Water plants

Assessment of Fire Impacts

An assessment of fire related damage on priority river systems was undertaken in April 2009 to facilitate their recovery. These priority streams were the Big, Rubicon, Taggerty, Steavenson, Acheron, Murrindindi and Yea Rivers and King Parrot, Sunday and Dry Creeks. Some minor tributaries were also assessed.
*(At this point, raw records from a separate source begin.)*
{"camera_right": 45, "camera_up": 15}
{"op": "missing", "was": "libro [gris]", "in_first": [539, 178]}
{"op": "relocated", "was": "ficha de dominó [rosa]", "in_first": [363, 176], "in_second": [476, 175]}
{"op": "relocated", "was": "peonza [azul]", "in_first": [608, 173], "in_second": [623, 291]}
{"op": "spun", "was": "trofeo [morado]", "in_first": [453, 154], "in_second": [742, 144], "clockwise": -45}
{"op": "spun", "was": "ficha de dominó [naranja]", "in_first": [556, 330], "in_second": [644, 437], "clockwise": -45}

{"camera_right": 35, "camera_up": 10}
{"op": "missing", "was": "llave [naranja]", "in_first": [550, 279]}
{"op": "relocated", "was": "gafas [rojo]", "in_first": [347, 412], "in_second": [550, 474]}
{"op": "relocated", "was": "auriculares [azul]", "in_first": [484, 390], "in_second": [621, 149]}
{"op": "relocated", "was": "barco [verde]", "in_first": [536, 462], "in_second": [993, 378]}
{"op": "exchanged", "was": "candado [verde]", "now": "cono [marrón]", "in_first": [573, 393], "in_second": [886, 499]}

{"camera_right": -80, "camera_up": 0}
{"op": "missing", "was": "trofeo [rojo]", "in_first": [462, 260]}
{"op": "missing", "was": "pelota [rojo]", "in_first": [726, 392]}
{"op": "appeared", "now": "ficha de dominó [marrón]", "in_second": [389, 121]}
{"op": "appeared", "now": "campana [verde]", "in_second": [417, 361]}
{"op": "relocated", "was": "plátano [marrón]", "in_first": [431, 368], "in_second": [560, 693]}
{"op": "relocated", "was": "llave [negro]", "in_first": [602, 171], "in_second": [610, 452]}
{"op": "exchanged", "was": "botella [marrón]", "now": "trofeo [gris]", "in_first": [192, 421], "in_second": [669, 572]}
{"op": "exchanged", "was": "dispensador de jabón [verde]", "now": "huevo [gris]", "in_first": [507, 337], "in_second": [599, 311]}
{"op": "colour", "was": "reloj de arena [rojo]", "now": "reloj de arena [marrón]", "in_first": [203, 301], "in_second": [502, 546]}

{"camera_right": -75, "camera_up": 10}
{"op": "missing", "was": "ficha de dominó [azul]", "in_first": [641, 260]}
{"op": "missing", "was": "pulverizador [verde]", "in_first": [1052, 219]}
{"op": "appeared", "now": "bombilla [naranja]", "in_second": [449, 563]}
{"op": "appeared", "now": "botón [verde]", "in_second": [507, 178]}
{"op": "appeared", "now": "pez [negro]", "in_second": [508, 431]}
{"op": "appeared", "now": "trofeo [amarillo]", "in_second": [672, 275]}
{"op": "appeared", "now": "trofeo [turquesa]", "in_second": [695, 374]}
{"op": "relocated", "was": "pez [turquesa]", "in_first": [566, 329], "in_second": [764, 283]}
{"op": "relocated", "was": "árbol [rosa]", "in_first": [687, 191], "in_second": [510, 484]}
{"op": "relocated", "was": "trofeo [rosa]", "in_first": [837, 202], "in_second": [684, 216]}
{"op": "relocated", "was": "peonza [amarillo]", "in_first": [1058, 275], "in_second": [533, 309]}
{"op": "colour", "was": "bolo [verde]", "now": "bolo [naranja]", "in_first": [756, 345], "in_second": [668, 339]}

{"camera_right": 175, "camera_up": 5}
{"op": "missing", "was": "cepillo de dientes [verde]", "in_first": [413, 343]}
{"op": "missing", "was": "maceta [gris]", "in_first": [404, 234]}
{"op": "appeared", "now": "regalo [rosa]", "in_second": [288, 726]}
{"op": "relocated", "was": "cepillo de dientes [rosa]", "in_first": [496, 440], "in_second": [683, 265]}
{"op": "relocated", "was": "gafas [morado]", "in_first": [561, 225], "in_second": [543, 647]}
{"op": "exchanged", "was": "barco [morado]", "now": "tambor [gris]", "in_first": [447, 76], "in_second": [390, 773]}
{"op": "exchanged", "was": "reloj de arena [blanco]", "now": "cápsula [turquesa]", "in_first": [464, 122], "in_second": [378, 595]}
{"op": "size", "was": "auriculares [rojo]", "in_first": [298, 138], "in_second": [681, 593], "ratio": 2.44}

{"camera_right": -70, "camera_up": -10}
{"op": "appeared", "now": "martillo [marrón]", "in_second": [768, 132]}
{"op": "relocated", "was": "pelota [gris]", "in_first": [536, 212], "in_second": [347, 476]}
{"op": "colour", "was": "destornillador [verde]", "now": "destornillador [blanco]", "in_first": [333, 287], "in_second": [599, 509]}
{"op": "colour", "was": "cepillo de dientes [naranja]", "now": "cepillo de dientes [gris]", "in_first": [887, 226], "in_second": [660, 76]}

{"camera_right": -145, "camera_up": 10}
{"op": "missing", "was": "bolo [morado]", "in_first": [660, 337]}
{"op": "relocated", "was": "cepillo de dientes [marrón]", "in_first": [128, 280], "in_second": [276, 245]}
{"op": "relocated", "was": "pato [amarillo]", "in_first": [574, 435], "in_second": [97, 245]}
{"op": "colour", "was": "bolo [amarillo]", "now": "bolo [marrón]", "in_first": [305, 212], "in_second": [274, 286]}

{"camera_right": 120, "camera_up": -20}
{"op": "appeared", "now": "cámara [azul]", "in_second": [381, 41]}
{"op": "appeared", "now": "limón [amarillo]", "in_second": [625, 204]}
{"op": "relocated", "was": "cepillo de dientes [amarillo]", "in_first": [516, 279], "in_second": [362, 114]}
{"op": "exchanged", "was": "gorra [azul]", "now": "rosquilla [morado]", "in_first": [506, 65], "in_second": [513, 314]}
The principle aim of the initial assessment was to develop a works program (including emergency works) for the CMA to implement onground works. Many site issues identified have since been addressed, however new and emerging issues are requiring further investigation and on going management. River health bushfire related issues the GB CMA continues to work on include:

  • Impacts of post fire runoff, which can have a major affect on aquatic life due to the introduction of large quantities of sediment and ash into waterways changing stream turbidity and ecosystem functioning. Further, increased sediment and ash runoff can kill aquatic organisms by reducing the amount of dissolved oxygen in the water and by clogging the gills of fish with very fine sediment. 
  • Post fire ash and sediment is often transported through the system episodically and deposited at various locations within the channel dependant on rainfall runoff. The severity of impacts of sediment and debris inputs will depend on rainfall intensity, burn severity and the gradient of the landscape. 
  • Potential river avulsions due to an increased level of debris in the stream and consequent flooding and debris flows (ash, sediment and cobbles and large wood) following large events post burn. 
  • Re-emergence of weeds along waterways. Plans are underway to notify landholders adjoining primary waterways within the burnt area of intended pest plant control works to be coordinated and supervised by the GB CMA. These works will be undertaken December 2009 - April 2010, complimenting similar works undertaken by other government agencies on public and freehold land.